Fazit: So nah dran war Real schon lange nicht mehr
Es war schon in den letzten Clásicos ersichtlich: Wenn Real ein Pressing aufzieht und Barcelona keine Zeit am Ball und zur Spielgestaltung lässt, haben die Katalanen Probleme. Der Unterschied in diesem Spiel gegenüber den letzten Versuchen: Es war nicht nach zehn Minuten Schluss damit, sondern wurde über einen längeren Zeitraum aufrecht erhalten. So hatte Real vor allem vor der Pause die klar besseren Chancen und hielt Barcelona über die gesamte Spielzeit bei einem rekordverdächtig niedrigen Ballbesitz-Wert von 60 Prozent.

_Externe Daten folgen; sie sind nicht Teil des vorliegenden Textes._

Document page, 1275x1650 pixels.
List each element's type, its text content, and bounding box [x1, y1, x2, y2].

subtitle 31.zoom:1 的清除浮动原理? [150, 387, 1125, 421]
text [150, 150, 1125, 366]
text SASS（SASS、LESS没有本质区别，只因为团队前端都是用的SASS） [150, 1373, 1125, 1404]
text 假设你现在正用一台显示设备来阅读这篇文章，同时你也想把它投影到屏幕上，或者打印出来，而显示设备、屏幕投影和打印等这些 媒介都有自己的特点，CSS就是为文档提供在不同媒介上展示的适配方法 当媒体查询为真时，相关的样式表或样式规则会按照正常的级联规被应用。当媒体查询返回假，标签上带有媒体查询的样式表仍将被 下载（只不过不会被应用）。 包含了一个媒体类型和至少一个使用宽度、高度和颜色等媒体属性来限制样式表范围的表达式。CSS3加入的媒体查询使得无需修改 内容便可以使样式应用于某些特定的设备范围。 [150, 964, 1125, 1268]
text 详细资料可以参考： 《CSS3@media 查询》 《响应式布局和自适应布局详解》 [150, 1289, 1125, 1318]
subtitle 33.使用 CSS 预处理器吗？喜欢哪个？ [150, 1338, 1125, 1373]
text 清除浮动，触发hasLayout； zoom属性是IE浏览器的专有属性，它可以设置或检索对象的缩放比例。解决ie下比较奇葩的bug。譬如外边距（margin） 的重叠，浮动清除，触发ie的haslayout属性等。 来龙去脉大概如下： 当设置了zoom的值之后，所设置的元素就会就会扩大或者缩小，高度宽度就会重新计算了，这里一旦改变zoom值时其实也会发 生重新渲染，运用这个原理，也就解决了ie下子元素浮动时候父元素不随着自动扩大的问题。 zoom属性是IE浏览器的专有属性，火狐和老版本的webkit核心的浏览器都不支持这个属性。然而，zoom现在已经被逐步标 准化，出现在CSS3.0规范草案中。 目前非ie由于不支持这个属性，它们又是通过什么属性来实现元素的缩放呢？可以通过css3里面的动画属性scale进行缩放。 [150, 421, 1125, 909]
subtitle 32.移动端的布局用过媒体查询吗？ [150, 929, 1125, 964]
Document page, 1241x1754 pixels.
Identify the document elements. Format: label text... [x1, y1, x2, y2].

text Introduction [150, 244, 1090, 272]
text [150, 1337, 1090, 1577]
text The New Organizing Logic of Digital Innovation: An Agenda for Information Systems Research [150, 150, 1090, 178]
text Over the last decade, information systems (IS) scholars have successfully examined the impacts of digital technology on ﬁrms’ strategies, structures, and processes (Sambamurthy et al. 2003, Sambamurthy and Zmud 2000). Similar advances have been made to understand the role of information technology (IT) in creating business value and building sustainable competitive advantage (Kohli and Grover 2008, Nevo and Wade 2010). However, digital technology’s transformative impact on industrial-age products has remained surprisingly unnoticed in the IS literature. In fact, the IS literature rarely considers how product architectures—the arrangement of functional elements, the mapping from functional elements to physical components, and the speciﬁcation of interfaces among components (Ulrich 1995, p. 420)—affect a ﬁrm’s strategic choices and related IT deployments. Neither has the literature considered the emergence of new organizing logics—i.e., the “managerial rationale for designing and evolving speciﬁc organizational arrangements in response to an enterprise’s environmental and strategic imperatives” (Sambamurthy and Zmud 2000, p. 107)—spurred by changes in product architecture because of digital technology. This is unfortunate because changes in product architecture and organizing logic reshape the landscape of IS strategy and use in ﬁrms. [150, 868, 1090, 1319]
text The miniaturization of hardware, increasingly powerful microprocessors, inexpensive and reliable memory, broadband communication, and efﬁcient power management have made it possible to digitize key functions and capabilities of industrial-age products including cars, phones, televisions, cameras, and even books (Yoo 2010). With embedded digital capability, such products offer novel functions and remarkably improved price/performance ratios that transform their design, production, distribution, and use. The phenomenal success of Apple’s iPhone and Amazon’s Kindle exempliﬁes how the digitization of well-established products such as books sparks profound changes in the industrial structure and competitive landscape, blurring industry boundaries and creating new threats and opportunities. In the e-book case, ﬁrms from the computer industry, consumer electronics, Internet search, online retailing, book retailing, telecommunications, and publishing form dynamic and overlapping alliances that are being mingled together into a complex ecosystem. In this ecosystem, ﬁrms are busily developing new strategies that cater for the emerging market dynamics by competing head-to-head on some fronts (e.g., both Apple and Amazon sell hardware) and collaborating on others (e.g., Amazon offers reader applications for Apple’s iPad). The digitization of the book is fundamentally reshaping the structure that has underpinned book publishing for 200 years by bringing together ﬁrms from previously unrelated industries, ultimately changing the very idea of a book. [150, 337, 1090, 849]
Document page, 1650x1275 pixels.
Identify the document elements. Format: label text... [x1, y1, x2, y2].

So nahe dran, den großen Gegner zu biegen, waren die Madrilenen also schon lange nicht mehr. Was ihnen durchaus Hoffnung für die Liga geben, kann, denn es ist davon auszugehen, dass Real die Meisterschaft kaum zu nehmen sein wird, wenn es im Liga-Match bei Barcelona auch keine Niederlage gibt. Wenn es Real so anstellt wie in diesem Spiel, ist das mehr als nur realistisch. Womit man aus Sicht von Real zumindest einen positiven Aspekt aus dem Cup-Aus ziehen kann.